= Retention uniformity =

Thin-plate chromatographic response function

In thin layer chromatography, retention uniformity (denoted R_{U}) is a quantitative measurement of equal-spreading of the spots on the chromatographic plate and is one of the chromatographic response functions.

==Formula==
Retention uniformity is calculated from the following formula:

$$R_\mathrm{U} = 1 - \sqrt{\frac{6(n+1)}{n(2n+1)}\sum_{i=1}^{n}{\left(R_{\mathrm{F}i}-\frac{i}{n+1}\right)^2}}$$

where n is the number of compounds separated and R_{Fi} are the retention factors of each compound i, sorted in non-descending order.

== Theoretical considerations ==

The coefficient lies always in range [0,1] and 0 indicates worst case of separation (all R_{F} values equal to 0 or 1), value 1 indicates ideal equal-spreading of the spots, for example (0.25,0.5,0.75) for three solutes, or (0.2,0.4,0.6,0.8) for four solutes.
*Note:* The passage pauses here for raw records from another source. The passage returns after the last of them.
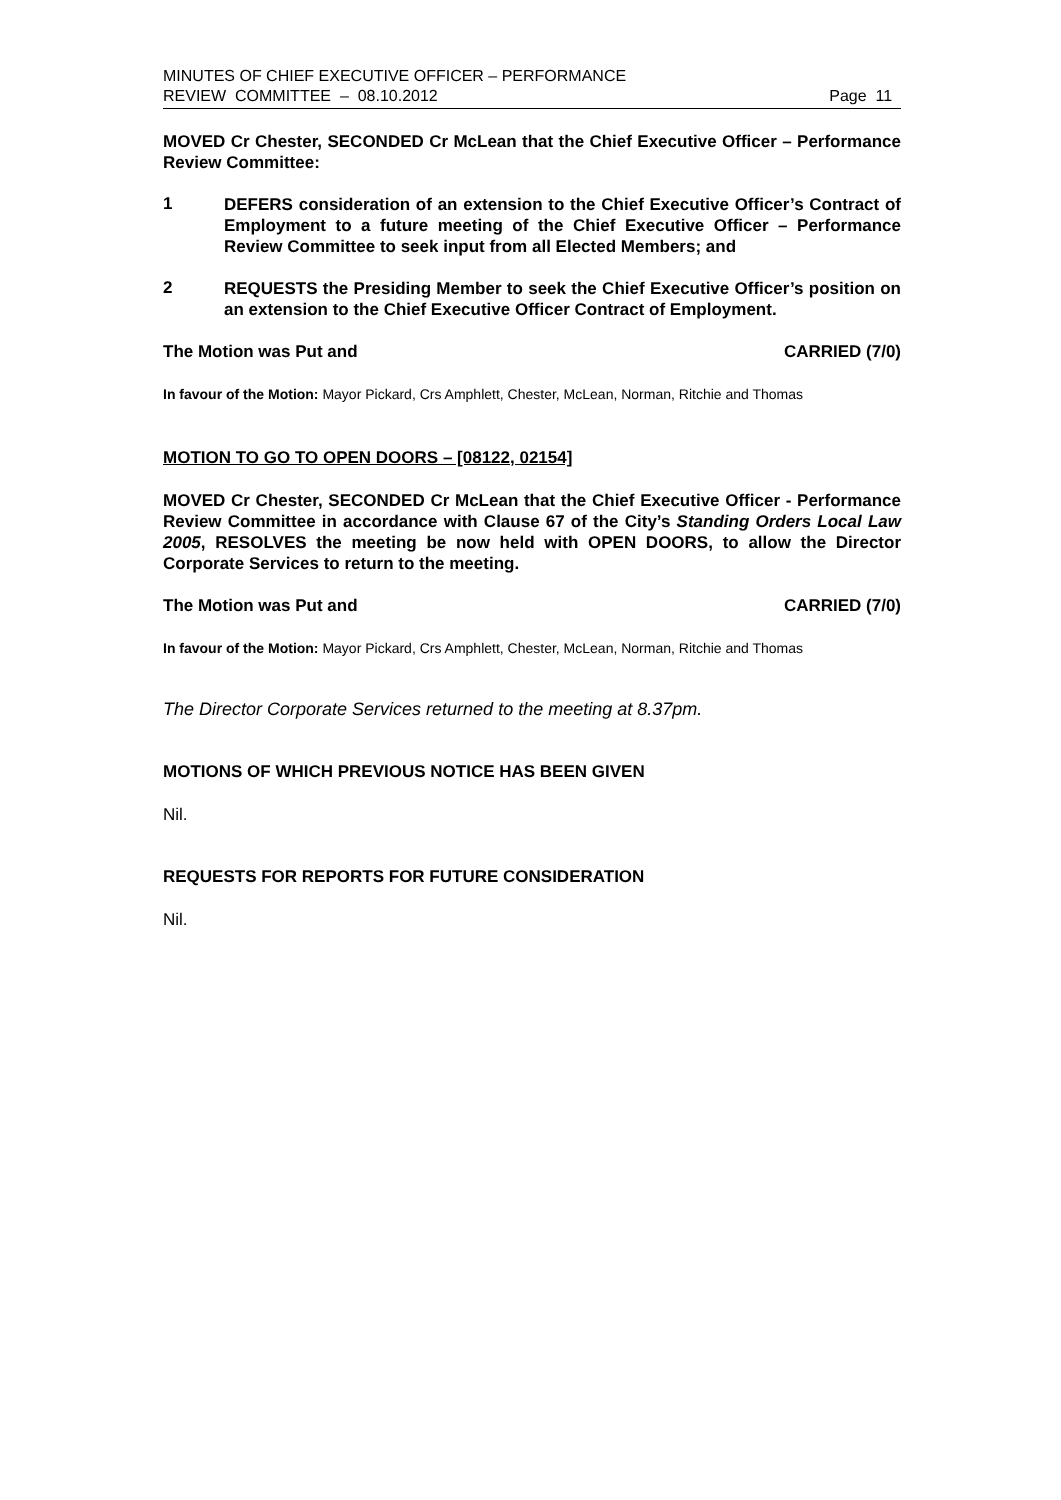MINUTES OF CHIEF EXECUTIVE OFFICER – PERFORMANCE
REVIEW COMMITTEE – 08.10.2012
Page 11
MOVED Cr Chester, SECONDED Cr McLean that the Chief Executive Officer – Performance Review Committee:
1
DEFERS consideration of an extension to the Chief Executive Officer’s Contract of Employment to a future meeting of the Chief Executive Officer – Performance Review Committee to seek input from all Elected Members; and
2
REQUESTS the Presiding Member to seek the Chief Executive Officer’s position on an extension to the Chief Executive Officer Contract of Employment.
The Motion was Put and CARRIED (7/0)
In favour of the Motion: Mayor Pickard, Crs Amphlett, Chester, McLean, Norman, Ritchie and Thomas
MOTION TO GO TO OPEN DOORS – [08122, 02154]
MOVED Cr Chester, SECONDED Cr McLean that the Chief Executive Officer - Performance Review Committee in accordance with Clause 67 of the City’s Standing Orders Local Law 2005, RESOLVES the meeting be now held with OPEN DOORS, to allow the Director Corporate Services to return to the meeting.
The Motion was Put and CARRIED (7/0)
In favour of the Motion: Mayor Pickard, Crs Amphlett, Chester, McLean, Norman, Ritchie and Thomas
The Director Corporate Services returned to the meeting at 8.37pm.
MOTIONS OF WHICH PREVIOUS NOTICE HAS BEEN GIVEN
Nil.
REQUESTS FOR REPORTS FOR FUTURE CONSIDERATION
Nil.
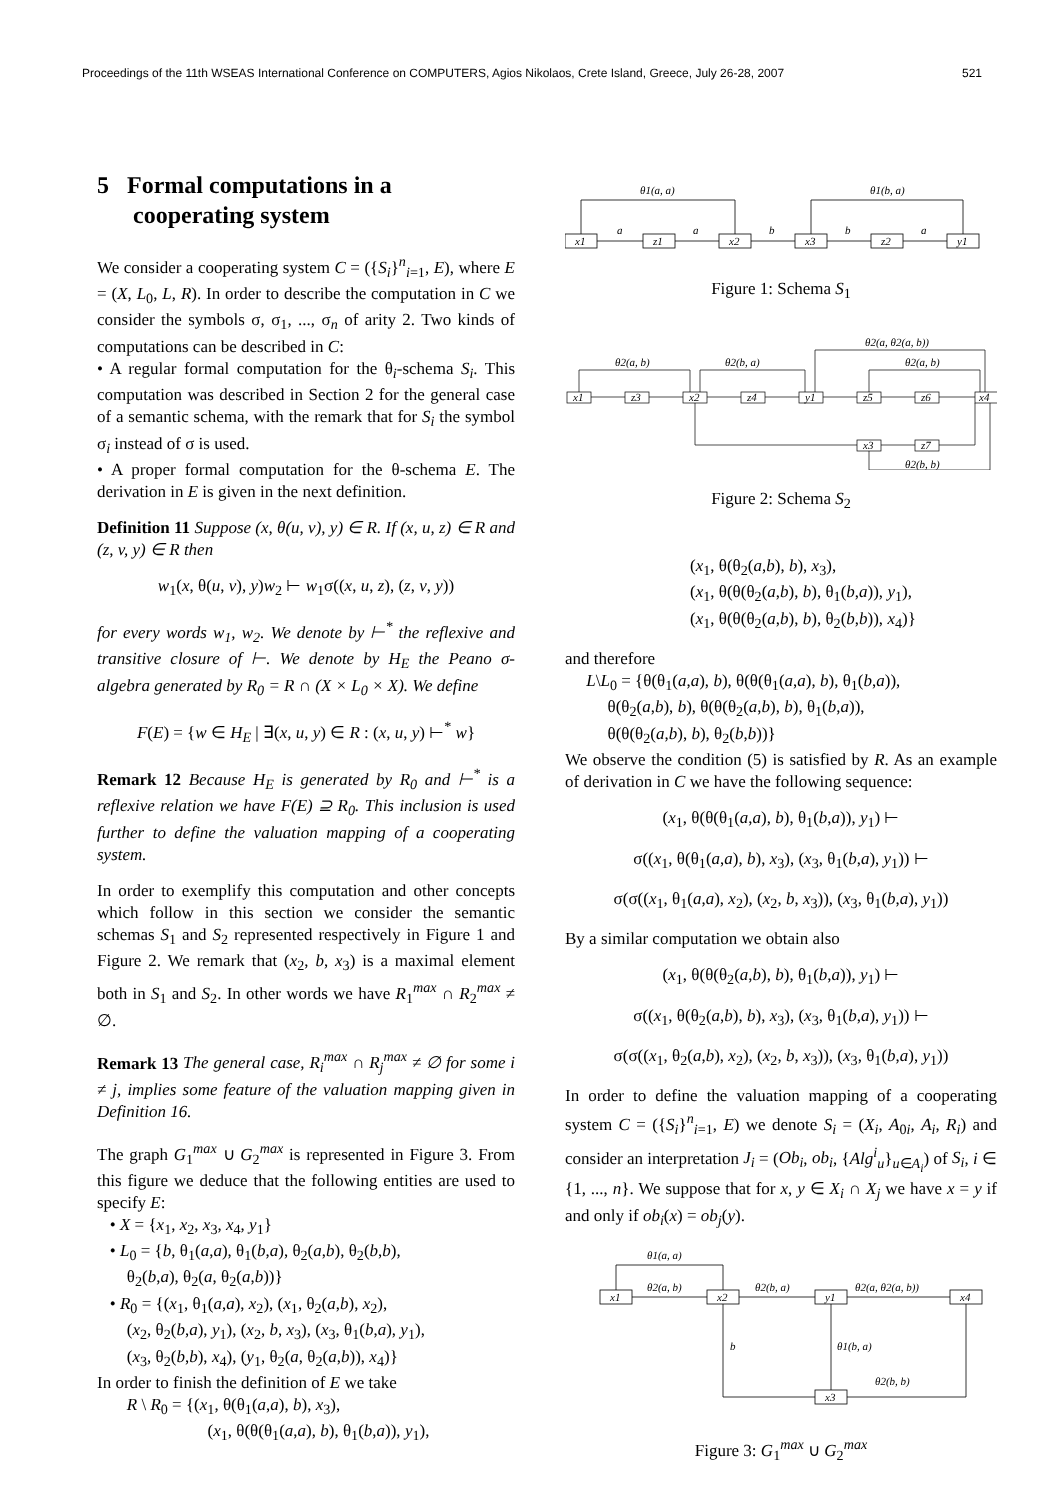Proceedings of the 11th WSEAS International Conference on COMPUTERS, Agios Nikolaos, Crete Island, Greece, July 26-28, 2007 521
5 Formal computations in a
cooperating system
We consider a cooperating system C = ({S<sub>i</sub>}<sup>n</sup><sub>i=1</sub>, E), where E = (X, L<sub>0</sub>, L, R). In order to describe the computation in C we consider the symbols σ, σ<sub>1</sub>, ..., σ<sub>n</sub> of arity 2. Two kinds of computations can be described in C:
• A regular formal computation for the θ<sub>i</sub>-schema S<sub>i</sub>. This computation was described in Section 2 for the general case of a semantic schema, with the remark that for S<sub>i</sub> the symbol σ<sub>i</sub> instead of σ is used.
• A proper formal computation for the θ-schema E. The derivation in E is given in the next definition.
Definition 11 Suppose (x, θ(u, v), y) ∈ R. If (x, u, z) ∈ R and (z, v, y) ∈ R then
w<sub>1</sub>(x, θ(u, v), y)w<sub>2</sub> ⊢ w<sub>1</sub>σ((x, u, z), (z, v, y))
for every words w<sub>1</sub>, w<sub>2</sub>. We denote by ⊢<sup>*</sup> the reflexive and transitive closure of ⊢. We denote by H<sub>E</sub> the Peano σ-algebra generated by R<sub>0</sub> = R ∩ (X × L<sub>0</sub> × X). We define
F(E) = {w ∈ H<sub>E</sub> | ∃(x, u, y) ∈ R : (x, u, y) ⊢<sup>*</sup> w}
Remark 12 Because H<sub>E</sub> is generated by R<sub>0</sub> and ⊢<sup>*</sup> is a reflexive relation we have F(E) ⊇ R<sub>0</sub>. This inclusion is used further to define the valuation mapping of a cooperating system.
In order to exemplify this computation and other concepts which follow in this section we consider the semantic schemas S<sub>1</sub> and S<sub>2</sub> represented respectively in Figure 1 and Figure 2. We remark that (x<sub>2</sub>, b, x<sub>3</sub>) is a maximal element both in S<sub>1</sub> and S<sub>2</sub>. In other words we have R<sub>1</sub><sup>max</sup> ∩ R<sub>2</sub><sup>max</sup> ≠ ∅.
Remark 13 The general case, R<sub>i</sub><sup>max</sup> ∩ R<sub>j</sub><sup>max</sup> ≠ ∅ for some i ≠ j, implies some feature of the valuation mapping given in Definition 16.
The graph G<sub>1</sub><sup>max</sup> ∪ G<sub>2</sub><sup>max</sup> is represented in Figure 3. From this figure we deduce that the following entities are used to specify E:
• X = {x<sub>1</sub>, x<sub>2</sub>, x<sub>3</sub>, x<sub>4</sub>, y<sub>1</sub>}
• L<sub>0</sub> = {b, θ<sub>1</sub>(a,a), θ<sub>1</sub>(b,a), θ<sub>2</sub>(a,b), θ<sub>2</sub>(b,b),
θ<sub>2</sub>(b,a), θ<sub>2</sub>(a, θ<sub>2</sub>(a,b))}
• R<sub>0</sub> = {(x<sub>1</sub>, θ<sub>1</sub>(a,a), x<sub>2</sub>), (x<sub>1</sub>, θ<sub>2</sub>(a,b), x<sub>2</sub>),
(x<sub>2</sub>, θ<sub>2</sub>(b,a), y<sub>1</sub>), (x<sub>2</sub>, b, x<sub>3</sub>), (x<sub>3</sub>, θ<sub>1</sub>(b,a), y<sub>1</sub>),
(x<sub>3</sub>, θ<sub>2</sub>(b,b), x<sub>4</sub>), (y<sub>1</sub>, θ<sub>2</sub>(a, θ<sub>2</sub>(a,b)), x<sub>4</sub>)}
In order to finish the definition of E we take
R \ R<sub>0</sub> = {(x<sub>1</sub>, θ(θ<sub>1</sub>(a,a), b), x<sub>3</sub>),
(x<sub>1</sub>, θ(θ(θ<sub>1</sub>(a,a), b), θ<sub>1</sub>(b,a)), y<sub>1</sub>),
x1
z1
x2
x3
z2
y1
a
a
b
b
a
θ1(a, a)
θ1(b, a)
Figure 1: Schema S<sub>1</sub>
x1
z3
x2
z4
y1
z5
z6
x4
x3
z7
θ2(a, b)
θ2(b, a)
θ2(a, θ2(a, b))
θ2(a, b)
θ2(b, b)
Figure 2: Schema S<sub>2</sub>
(x<sub>1</sub>, θ(θ<sub>2</sub>(a,b), b), x<sub>3</sub>),
(x<sub>1</sub>, θ(θ(θ<sub>2</sub>(a,b), b), θ<sub>1</sub>(b,a)), y<sub>1</sub>),
(x<sub>1</sub>, θ(θ(θ<sub>2</sub>(a,b), b), θ<sub>2</sub>(b,b)), x<sub>4</sub>)}
and therefore
L\L<sub>0</sub> = {θ(θ<sub>1</sub>(a,a), b), θ(θ(θ<sub>1</sub>(a,a), b), θ<sub>1</sub>(b,a)),
θ(θ<sub>2</sub>(a,b), b), θ(θ(θ<sub>2</sub>(a,b), b), θ<sub>1</sub>(b,a)),
θ(θ(θ<sub>2</sub>(a,b), b), θ<sub>2</sub>(b,b))}
We observe the condition (5) is satisfied by R. As an example of derivation in C we have the following sequence:
(x<sub>1</sub>, θ(θ(θ<sub>1</sub>(a,a), b), θ<sub>1</sub>(b,a)), y<sub>1</sub>) ⊢
σ((x<sub>1</sub>, θ(θ<sub>1</sub>(a,a), b), x<sub>3</sub>), (x<sub>3</sub>, θ<sub>1</sub>(b,a), y<sub>1</sub>)) ⊢
σ(σ((x<sub>1</sub>, θ<sub>1</sub>(a,a), x<sub>2</sub>), (x<sub>2</sub>, b, x<sub>3</sub>)), (x<sub>3</sub>, θ<sub>1</sub>(b,a), y<sub>1</sub>))
By a similar computation we obtain also
(x<sub>1</sub>, θ(θ(θ<sub>2</sub>(a,b), b), θ<sub>1</sub>(b,a)), y<sub>1</sub>) ⊢
σ((x<sub>1</sub>, θ(θ<sub>2</sub>(a,b), b), x<sub>3</sub>), (x<sub>3</sub>, θ<sub>1</sub>(b,a), y<sub>1</sub>)) ⊢
σ(σ((x<sub>1</sub>, θ<sub>2</sub>(a,b), x<sub>2</sub>), (x<sub>2</sub>, b, x<sub>3</sub>)), (x<sub>3</sub>, θ<sub>1</sub>(b,a), y<sub>1</sub>))
In order to define the valuation mapping of a cooperating system C = ({S<sub>i</sub>}<sup>n</sup><sub>i=1</sub>, E) we denote S<sub>i</sub> = (X<sub>i</sub>, A<sub>0i</sub>, A<sub>i</sub>, R<sub>i</sub>) and consider an interpretation J<sub>i</sub> = (Ob<sub>i</sub>, ob<sub>i</sub>, {Alg<sup>i</sup><sub>u</sub>}<sub>u∈A<sub>i</sub></sub>) of S<sub>i</sub>, i ∈ {1, ..., n}. We suppose that for x, y ∈ X<sub>i</sub> ∩ X<sub>j</sub> we have x = y if and only if ob<sub>i</sub>(x) = ob<sub>j</sub>(y).
x1
x2
y1
x4
x3
θ1(a, a)
θ2(a, b)
θ2(b, a)
θ2(a, θ2(a, b))
b
θ1(b, a)
θ2(b, b)
Figure 3: G<sub>1</sub><sup>max</sup> ∪ G<sub>2</sub><sup>max</sup>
This coefficient was proposed as an alternative to earlier approaches, such as D (separation response), I_{p} (performance index) or S_{m} (informational entropy). Besides its stable range, the advantage is a stable distribution as a random variable, regardless of compounds investigated.

In contrast to the similar concept called retention distance, R_{U} is insensitive to R_{F} values close to 0 or 1, or close to themselves. If two values are not separated, it still indicates some uniformity of chromatographic system. For example, the R_{F} values (0,0.2,0.2,0.3) (two compounds not separated at 0.2 and one at the start ) result in R_{U} equal to 0.3609.